> WHAT IS EXPECTED: Write out the lines below verbatim, starting at the line containing "Rank the categories" and ending after the line containing "What is the sum of all Robbery values?". Leave out the pictures.

> EXERCISE INPUT:
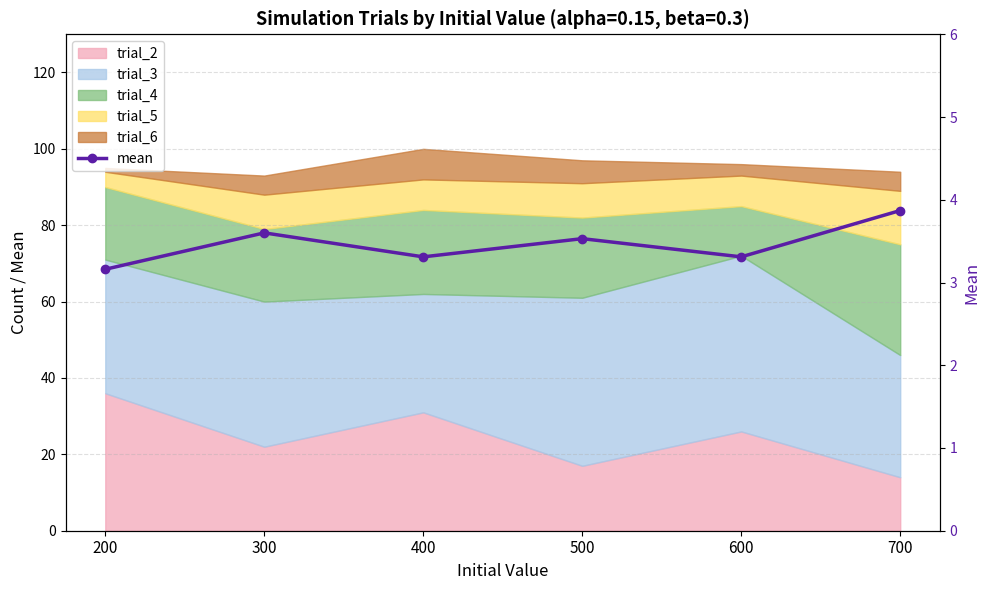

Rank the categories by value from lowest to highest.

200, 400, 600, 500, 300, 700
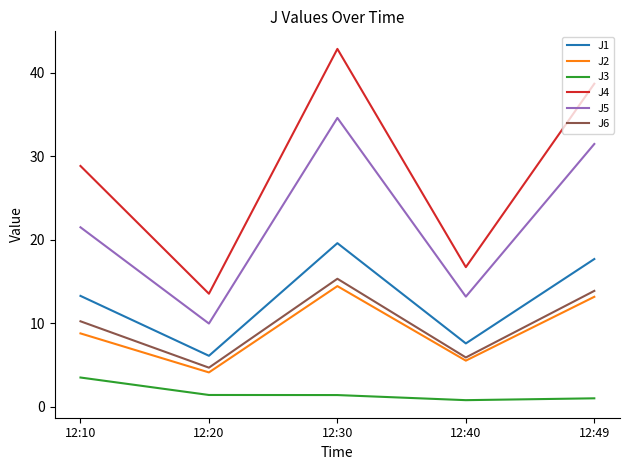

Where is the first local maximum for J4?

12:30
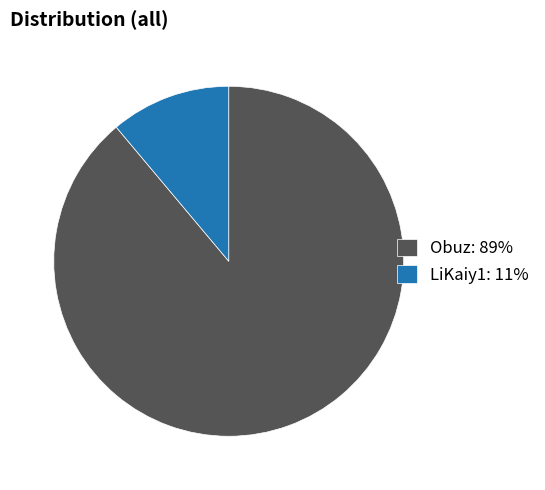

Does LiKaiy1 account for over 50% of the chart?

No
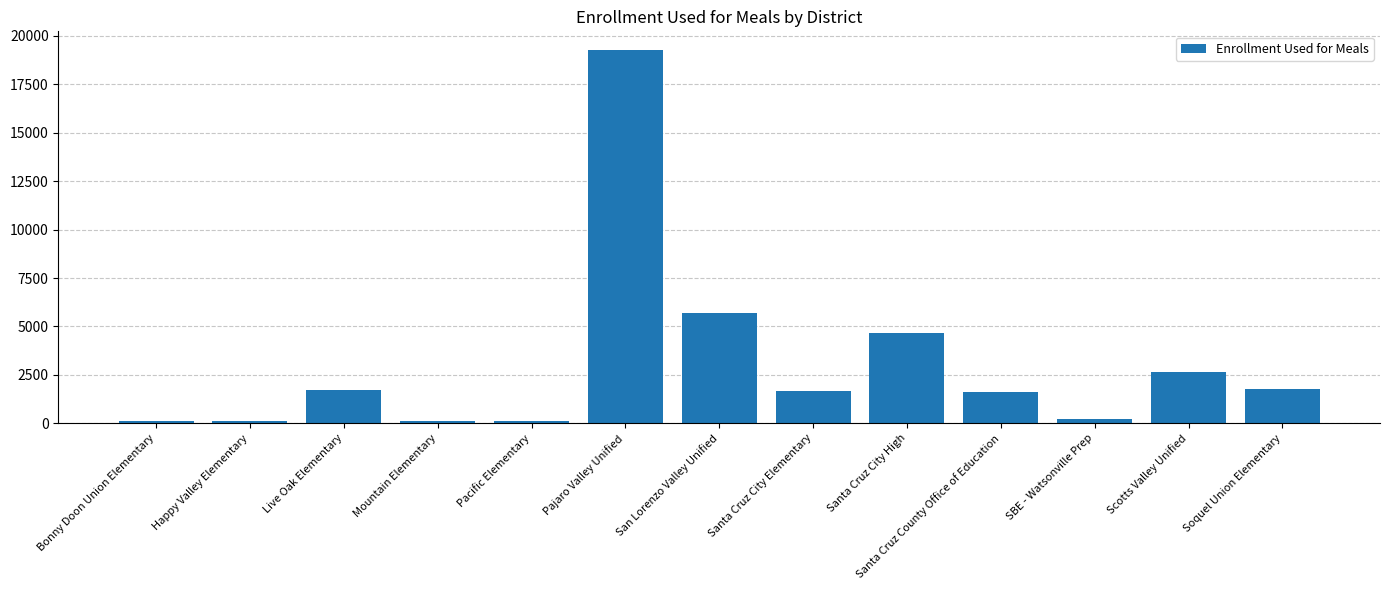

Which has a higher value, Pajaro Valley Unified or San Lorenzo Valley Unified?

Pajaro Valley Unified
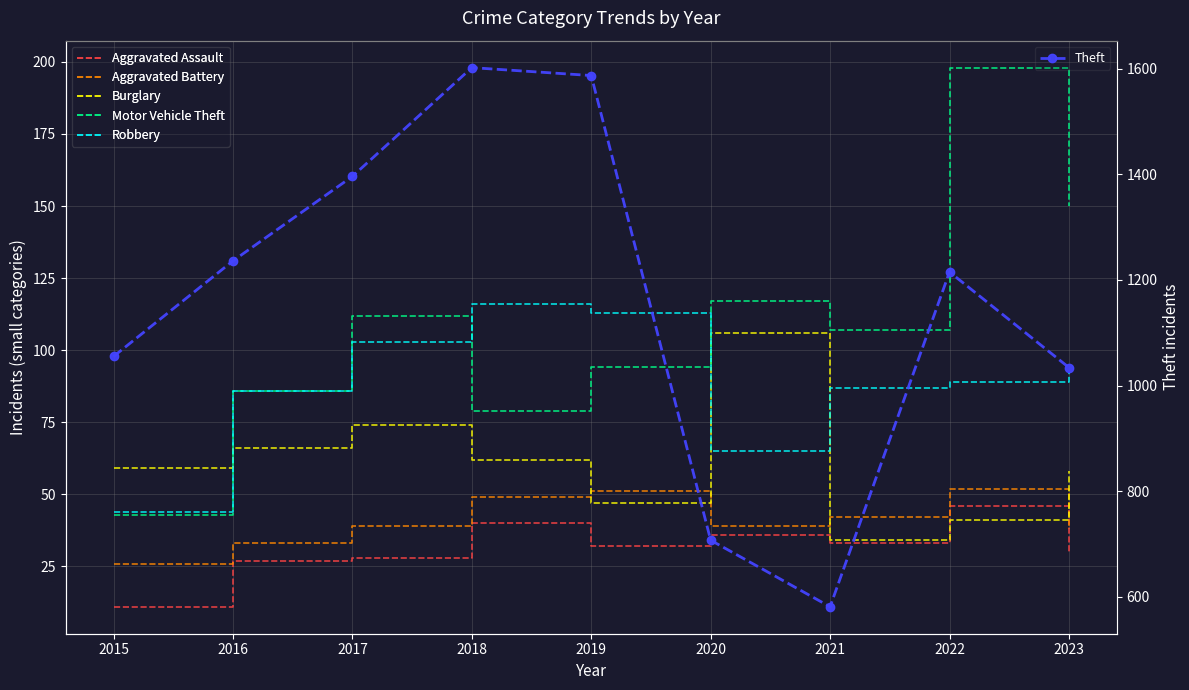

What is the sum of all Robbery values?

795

==

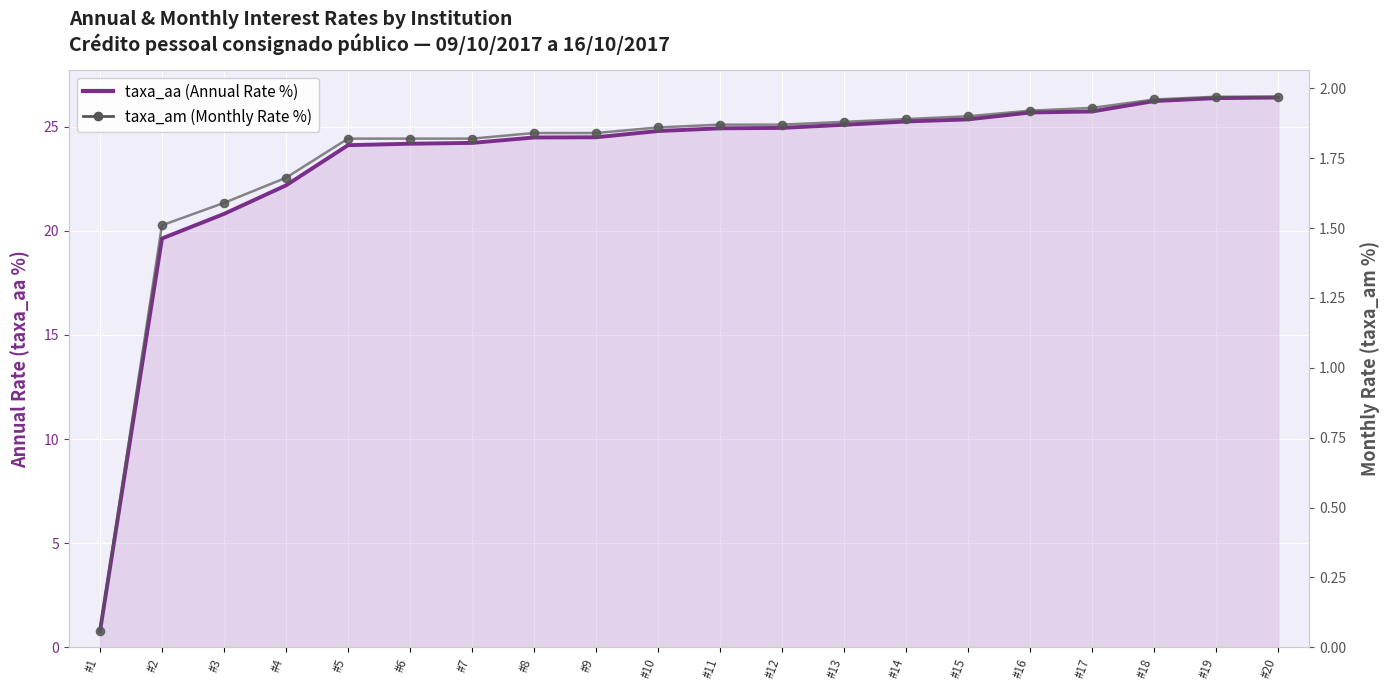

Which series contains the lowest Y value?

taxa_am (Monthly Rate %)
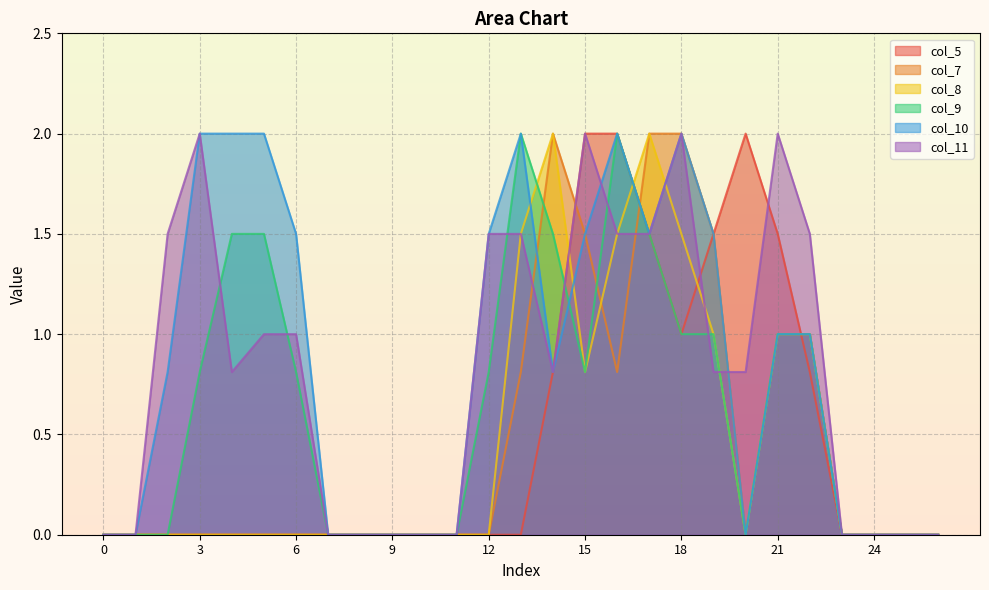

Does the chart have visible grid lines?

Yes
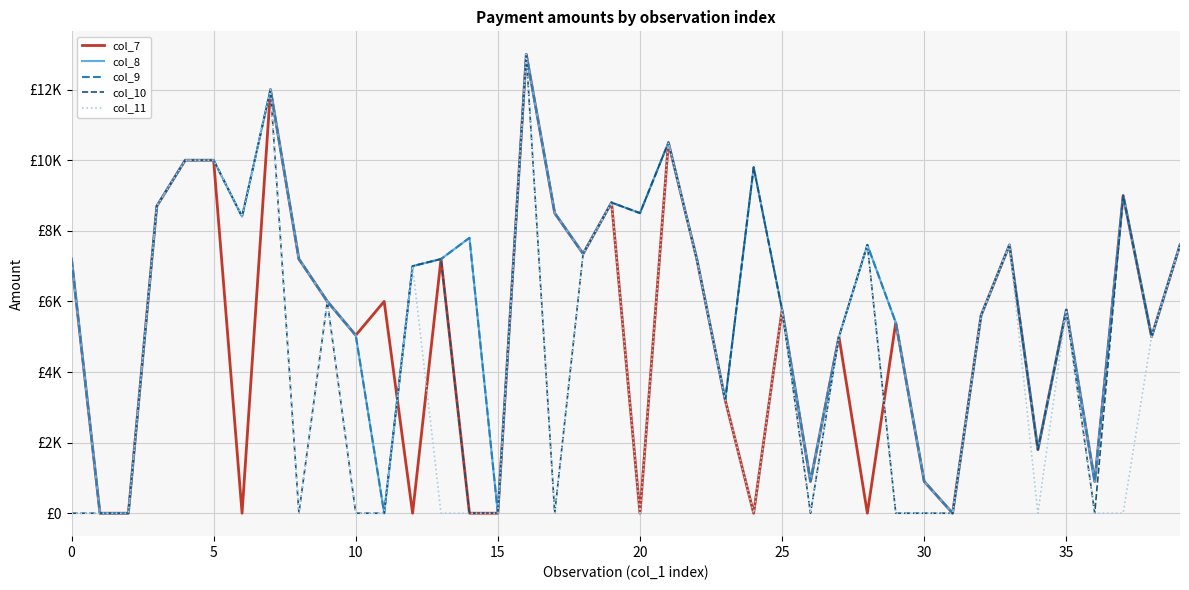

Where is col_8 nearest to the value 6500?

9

> WRITTEN SOLUTION:
Rank the categories by value from lowest to highest.

200, 400, 600, 500, 300, 700

Where is the first local maximum for J4?

12:30

Does LiKaiy1 account for over 50% of the chart?

No

Which has a higher value, Pajaro Valley Unified or San Lorenzo Valley Unified?

Pajaro Valley Unified

What is the sum of all Robbery values?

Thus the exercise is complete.